Stany Zjednoczone podjęły zdecydowane kroki wobec Syrii. W piątek 27 października wczesnym rankiem siły lotnicze Stanów Zjednoczonych przeprowadziły atak na dwa cele powiązane z irańskim Korpusem Strażników Rewolucji.
- Były to precyzyjne uderzenia podjęte w samoobronie, w odpowiedzi na serię powtarzających się i w większości nieskutecznych ataków na personel USA w Iraku i Syrii dokonywanych przez wspierane przez Iran milicje – powiedział sekretarz obrony USA Lloyd Austin w oficjalnym oświadczeniu.
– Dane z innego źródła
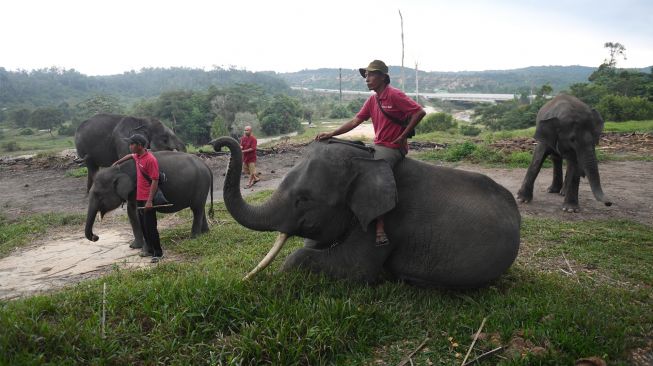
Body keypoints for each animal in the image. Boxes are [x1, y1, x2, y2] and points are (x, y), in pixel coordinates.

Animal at [84, 150, 214, 250]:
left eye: (98, 194)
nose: (96, 237)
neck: (117, 171)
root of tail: (206, 166)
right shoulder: (132, 192)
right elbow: (131, 212)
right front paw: (134, 247)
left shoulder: (138, 187)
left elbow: (138, 213)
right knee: (200, 208)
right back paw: (205, 233)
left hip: (201, 184)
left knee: (196, 209)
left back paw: (194, 237)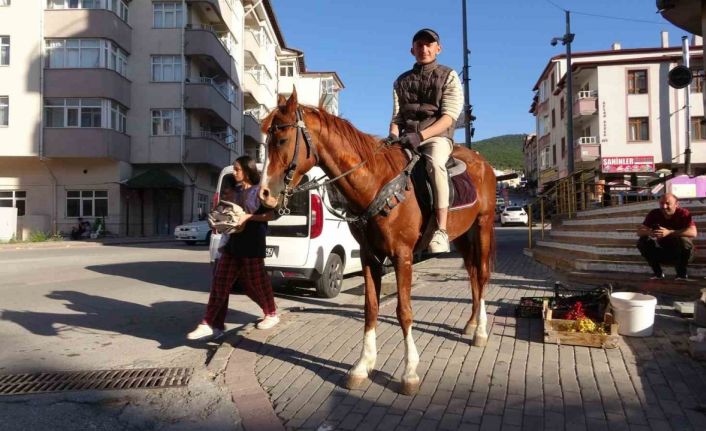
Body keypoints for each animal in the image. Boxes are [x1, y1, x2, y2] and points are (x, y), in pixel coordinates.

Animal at [258, 91, 496, 394]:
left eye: (282, 140)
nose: (264, 193)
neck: (376, 182)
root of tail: (483, 163)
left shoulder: (402, 256)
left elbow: (404, 311)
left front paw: (409, 372)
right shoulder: (370, 257)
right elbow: (371, 308)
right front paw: (362, 365)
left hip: (483, 226)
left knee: (483, 275)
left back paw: (481, 331)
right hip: (464, 236)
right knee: (473, 275)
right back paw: (471, 323)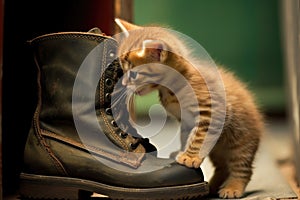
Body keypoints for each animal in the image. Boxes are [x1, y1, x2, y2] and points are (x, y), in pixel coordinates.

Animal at [113, 18, 264, 198]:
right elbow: (186, 136)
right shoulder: (185, 120)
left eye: (134, 74)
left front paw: (190, 157)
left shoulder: (212, 110)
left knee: (242, 167)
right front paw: (182, 152)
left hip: (241, 140)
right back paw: (212, 187)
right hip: (218, 150)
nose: (123, 84)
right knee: (223, 167)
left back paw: (233, 187)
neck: (171, 89)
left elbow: (199, 136)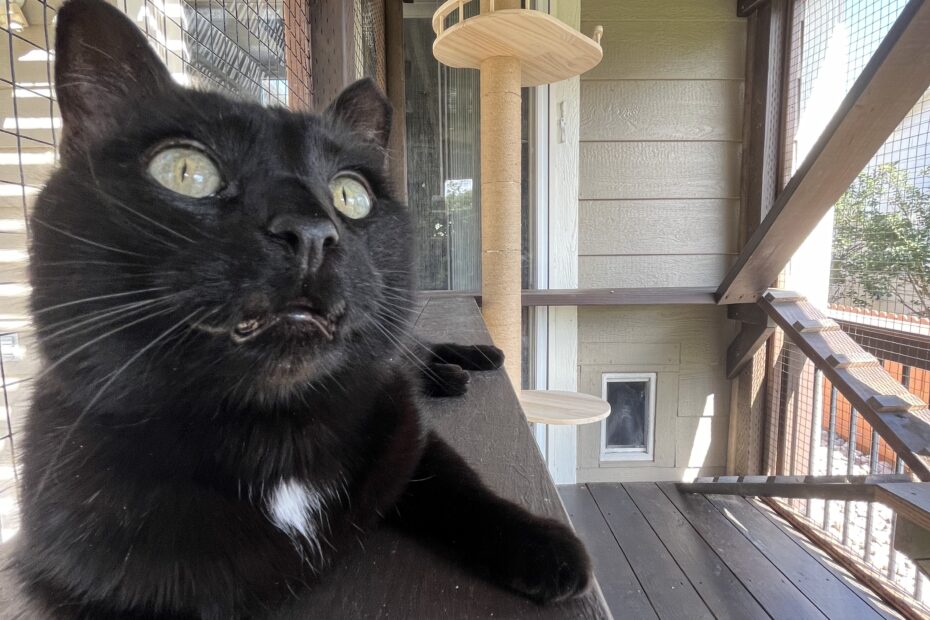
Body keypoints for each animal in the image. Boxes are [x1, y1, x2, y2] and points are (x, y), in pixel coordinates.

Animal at [10, 0, 592, 616]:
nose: (310, 232)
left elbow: (461, 487)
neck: (278, 433)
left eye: (350, 194)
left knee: (414, 347)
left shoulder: (404, 431)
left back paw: (473, 360)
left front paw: (546, 547)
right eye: (184, 171)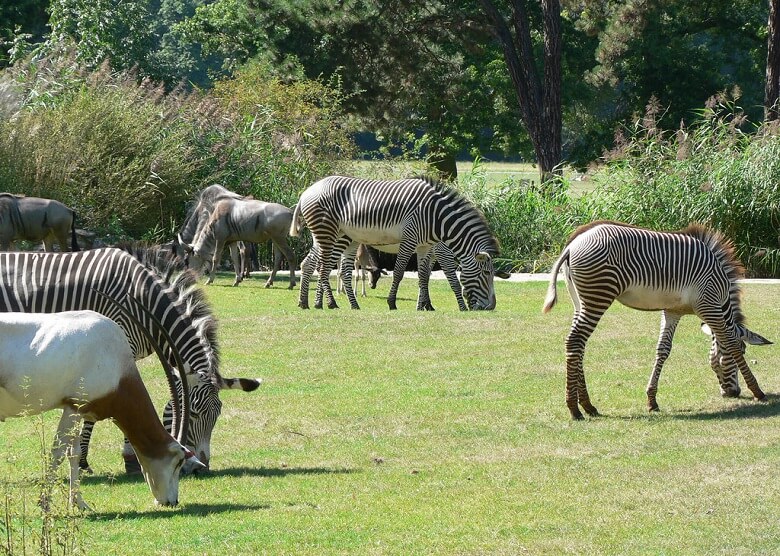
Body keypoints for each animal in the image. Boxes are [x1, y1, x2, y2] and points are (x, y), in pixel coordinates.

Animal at [0, 308, 204, 508]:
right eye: (178, 461)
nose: (172, 502)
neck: (117, 364)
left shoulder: (78, 409)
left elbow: (74, 453)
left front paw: (79, 504)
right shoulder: (73, 407)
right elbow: (58, 452)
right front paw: (44, 504)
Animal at [290, 176, 502, 310]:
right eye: (486, 274)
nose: (491, 307)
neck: (438, 219)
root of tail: (306, 191)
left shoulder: (424, 246)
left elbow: (423, 276)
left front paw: (424, 306)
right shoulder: (413, 241)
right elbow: (404, 273)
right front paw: (392, 303)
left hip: (334, 235)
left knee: (313, 265)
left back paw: (309, 303)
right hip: (328, 233)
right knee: (324, 267)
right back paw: (329, 303)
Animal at [544, 219, 772, 420]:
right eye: (745, 349)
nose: (733, 393)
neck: (721, 291)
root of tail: (572, 244)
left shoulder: (672, 311)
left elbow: (663, 349)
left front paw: (652, 400)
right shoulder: (709, 307)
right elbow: (730, 342)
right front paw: (757, 391)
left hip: (580, 300)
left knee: (579, 345)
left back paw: (588, 405)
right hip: (598, 295)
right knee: (575, 341)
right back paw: (574, 408)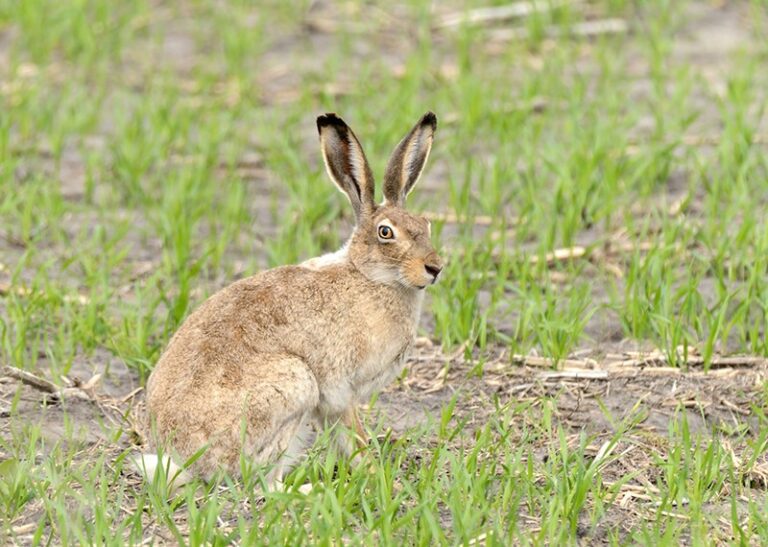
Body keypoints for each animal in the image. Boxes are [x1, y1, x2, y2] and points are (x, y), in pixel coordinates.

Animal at [140, 112, 443, 490]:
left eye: (425, 224)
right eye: (385, 232)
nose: (435, 268)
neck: (370, 277)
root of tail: (185, 460)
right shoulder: (339, 389)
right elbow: (354, 435)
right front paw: (380, 477)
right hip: (294, 388)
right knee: (262, 482)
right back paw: (311, 489)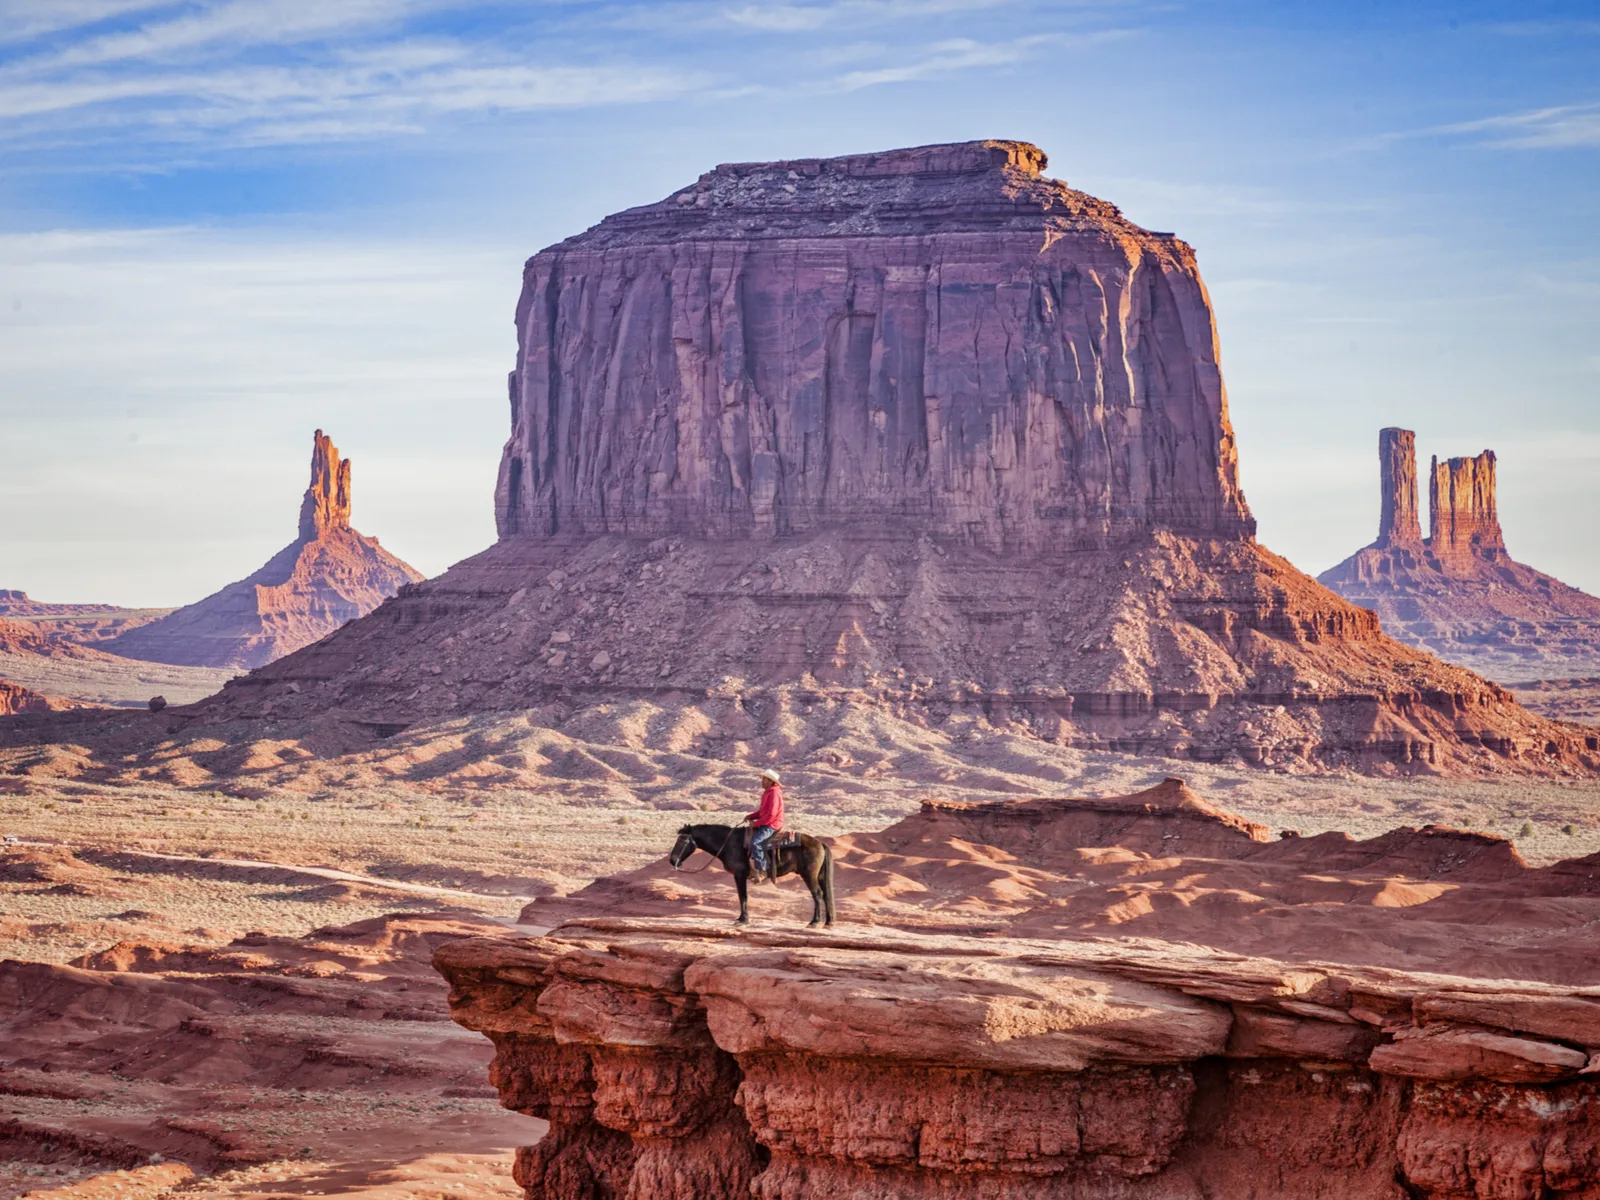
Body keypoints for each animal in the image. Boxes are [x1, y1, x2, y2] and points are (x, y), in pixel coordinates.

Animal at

Dodał, że ataki zostały przeprowadzone na zlecenie prezydenta Joe Bidena.
Jak podaje Pentagon, atak USA jest związany z atakami dronami oraz rakietami na amerykańskie bazy w tym regionie. Było ich co najmniej 12 w Iraku i 4 w Syrii, przez co 21 amerykańskich żołnierzy zostało rannych.
Lloyd Austin podkreślił, że działania Stanów Zjednoczonych nie mają związku z trwająca obecnie wojną między Izraelem i Hamasem, a USA nie chce eskalować konfliktu. Jednocześnie zaznaczył, że jeśli ataki będą się powtarzać, ostaną podjęte dodatkowe działania.